Last year, the Internet Society organized World IPv6 Day, in order to provide the first global test of the Internet infrastructure changes needed to support the new IPv6 [Internet Protocol, version 6] addressing scheme. The test was conducted on June 8, 2011, and included several major Internet companies, including Google, Yahoo!, Facebook, and Akamai. Some minor glitches occurred, but on the whole the test was reasonably successful. Although the IPv6 changes have been on the Internet standards track for more than a decade, and the reason it is needed is all too clear (the supply of old-style IPv4 addresses is effectively exhausted), uptake of the new standard has been slow.
An article at Ars Technica reports that another IPv6 Day has been scheduled for June 6, 2012. Once again, many of the large Internet services will participate: Google, Microsoft’s Bing, Yahoo!, and Facebook. In addition, several large ISPs are participating this year, including Comcast, Time-Warner Cable, and AT&T, as well as Free Telecom in France, and XS4ALL in the Netherlands. Cisco/Linsys and D-Link will also begin enabling IPv6 by default in their home routers. But the most important difference in World IPv6 Launch is that, this time, it’s not just a test. The participants will permanently enable IPv6 for their sites and networks.

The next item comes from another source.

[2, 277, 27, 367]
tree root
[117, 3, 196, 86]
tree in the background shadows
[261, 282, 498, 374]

There will, inevitably, be some configuration errors and other problems that will surface once IPv6 connectivity is being used on an ongoing basis. But forcing the issue is probably the only realistic way to get people to change. And, as Ars points out, the Web itself, and the HTTP protocol, are relatively tolerant of a mixed environment; other services, however, such as Skype, really need to move to IPv6, but have not done much so far. So there will probably be some inconveniences along the way, but there really is no practical alternative to making the change.